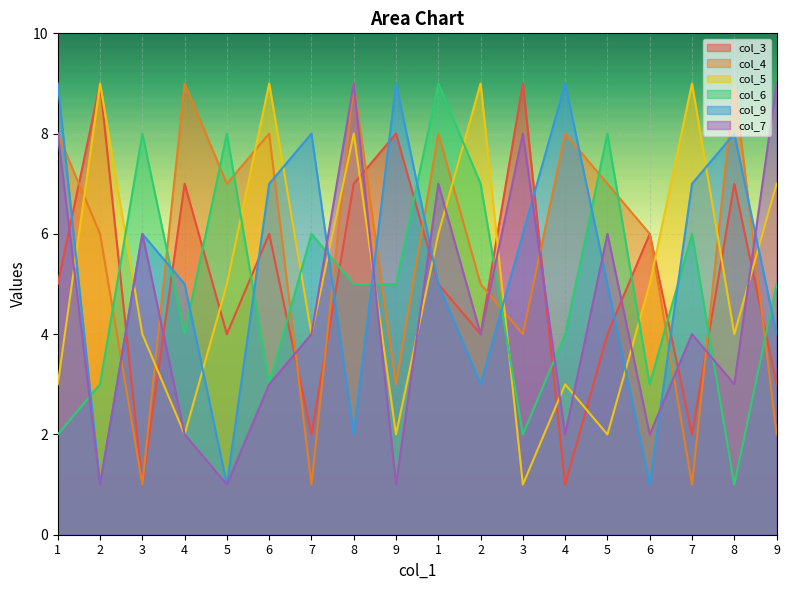

Reading left to right, extract all data points from this chart.

col_3: 1=5	2=9	3=1	4=7	5=4	6=6	7=2	8=7	9=8	1=5	2=4	3=9	4=1	5=4	6=6	7=2	8=7	9=3
col_4: 1=8	2=6	3=1	4=9	5=7	6=8	7=1	8=9	9=3	1=8	2=5	3=4	4=8	5=7	6=6	7=1	8=9	9=2
col_5: 1=3	2=9	3=4	4=2	5=5	6=9	7=4	8=8	9=2	1=6	2=9	3=1	4=3	5=2	6=5	7=9	8=4	9=7
col_6: 1=2	2=3	3=8	4=4	5=8	6=3	7=6	8=5	9=5	1=9	2=7	3=2	4=4	5=8	6=3	7=6	8=1	9=5
col_9: 1=9	2=1	3=6	4=5	5=1	6=7	7=8	8=2	9=9	1=5	2=3	3=6	4=9	5=5	6=1	7=7	8=8	9=4
col_7: 1=8	2=1	3=6	4=2	5=1	6=3	7=4	8=9	9=1	1=7	2=4	3=8	4=2	5=6	6=2	7=4	8=3	9=9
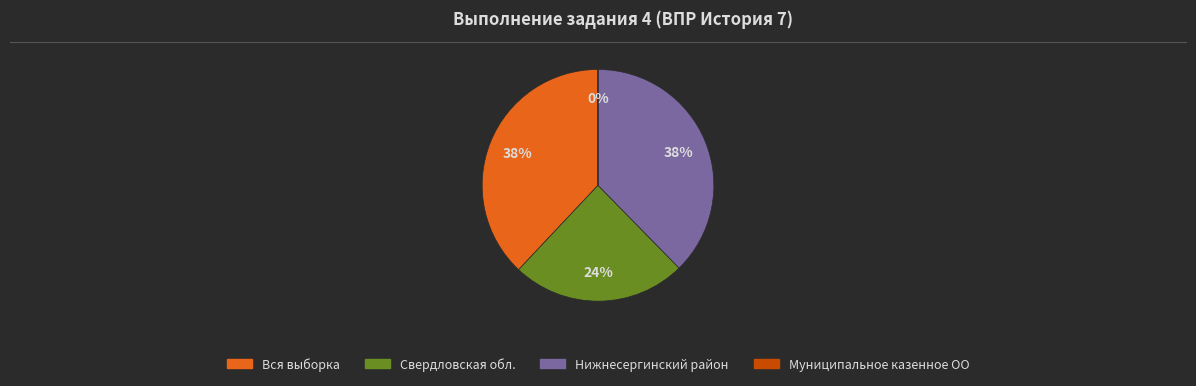

Which has a higher value, Вся выборка or Свердловская обл.?

Вся выборка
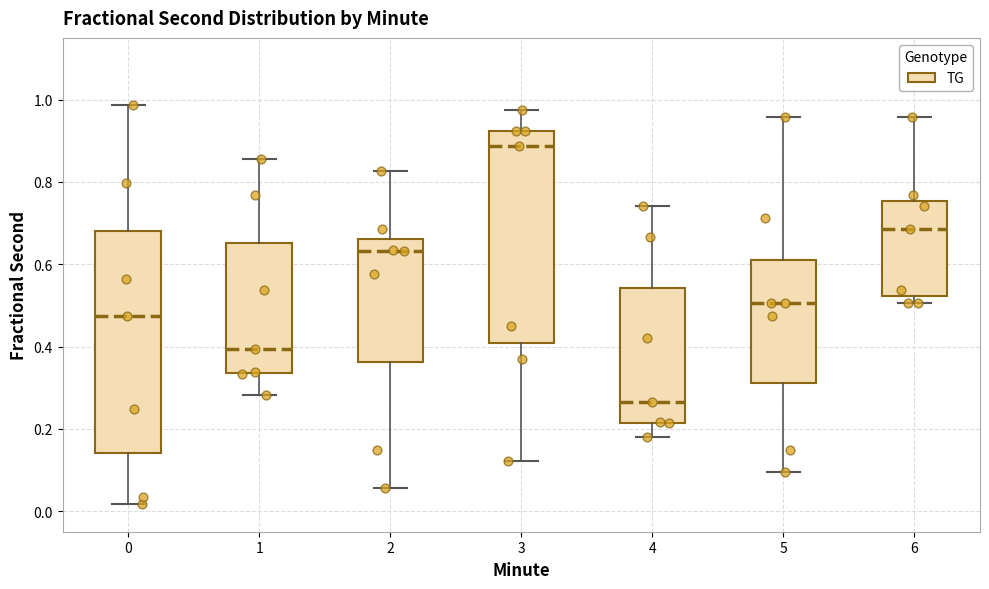

Reading left to right, transcribe this box plot: for each box, give where its median line is, the range the box spans, and where its two whiskers end, as read against the y-axis. The values are not printed on the chart, so give them approximately, as read against the axis.

0: median 0.48, box 0.14 to 0.68, whiskers 0.02 to 0.98
1: median 0.40, box 0.34 to 0.66, whiskers 0.28 to 0.86
2: median 0.64, box 0.36 to 0.66, whiskers 0.06 to 0.82
3: median 0.88, box 0.40 to 0.92, whiskers 0.12 to 0.98
4: median 0.26, box 0.22 to 0.54, whiskers 0.18 to 0.74
5: median 0.50, box 0.32 to 0.60, whiskers 0.10 to 0.96
6: median 0.68, box 0.52 to 0.76, whiskers 0.50 to 0.96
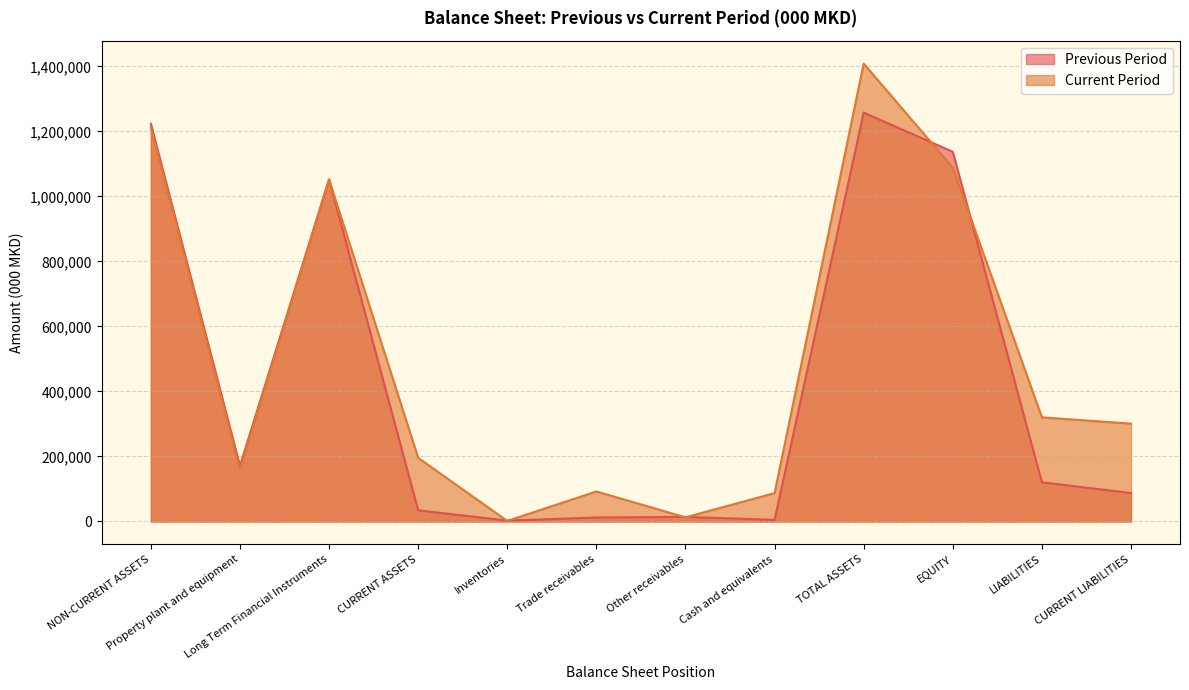

Which category has the highest value in the Current Period series?

TOTAL ASSETS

########

• [Required work]:
Rewrite all the items above with "chart" swapped for "graph" wherever it occurs, keeping every other word and line unchanged. Omit the pictures.

• [Result of this exercise]:
Reading left to right, extract all data points from this graph.

col_3: 1=5	2=9	3=1	4=7	5=4	6=6	7=2	8=7	9=8	1=5	2=4	3=9	4=1	5=4	6=6	7=2	8=7	9=3
col_4: 1=8	2=6	3=1	4=9	5=7	6=8	7=1	8=9	9=3	1=8	2=5	3=4	4=8	5=7	6=6	7=1	8=9	9=2
col_5: 1=3	2=9	3=4	4=2	5=5	6=9	7=4	8=8	9=2	1=6	2=9	3=1	4=3	5=2	6=5	7=9	8=4	9=7
col_6: 1=2	2=3	3=8	4=4	5=8	6=3	7=6	8=5	9=5	1=9	2=7	3=2	4=4	5=8	6=3	7=6	8=1	9=5
col_9: 1=9	2=1	3=6	4=5	5=1	6=7	7=8	8=2	9=9	1=5	2=3	3=6	4=9	5=5	6=1	7=7	8=8	9=4
col_7: 1=8	2=1	3=6	4=2	5=1	6=3	7=4	8=9	9=1	1=7	2=4	3=8	4=2	5=6	6=2	7=4	8=3	9=9

Which has a higher value, Вся выборка or Свердловская обл.?

Вся выборка

Reading left to right, transcribe this box plot: for each box, give where its median line is, the range the box spans, and where its two whiskers end, as read against the y-axis. The values are not printed on the graph, so give them approximately, as read against the axis.

0: median 0.48, box 0.14 to 0.68, whiskers 0.02 to 0.98
1: median 0.40, box 0.34 to 0.66, whiskers 0.28 to 0.86
2: median 0.64, box 0.36 to 0.66, whiskers 0.06 to 0.82
3: median 0.88, box 0.40 to 0.92, whiskers 0.12 to 0.98
4: median 0.26, box 0.22 to 0.54, whiskers 0.18 to 0.74
5: median 0.50, box 0.32 to 0.60, whiskers 0.10 to 0.96
6: median 0.68, box 0.52 to 0.76, whiskers 0.50 to 0.96

Which category has the highest value in the Current Period series?

TOTAL ASSETS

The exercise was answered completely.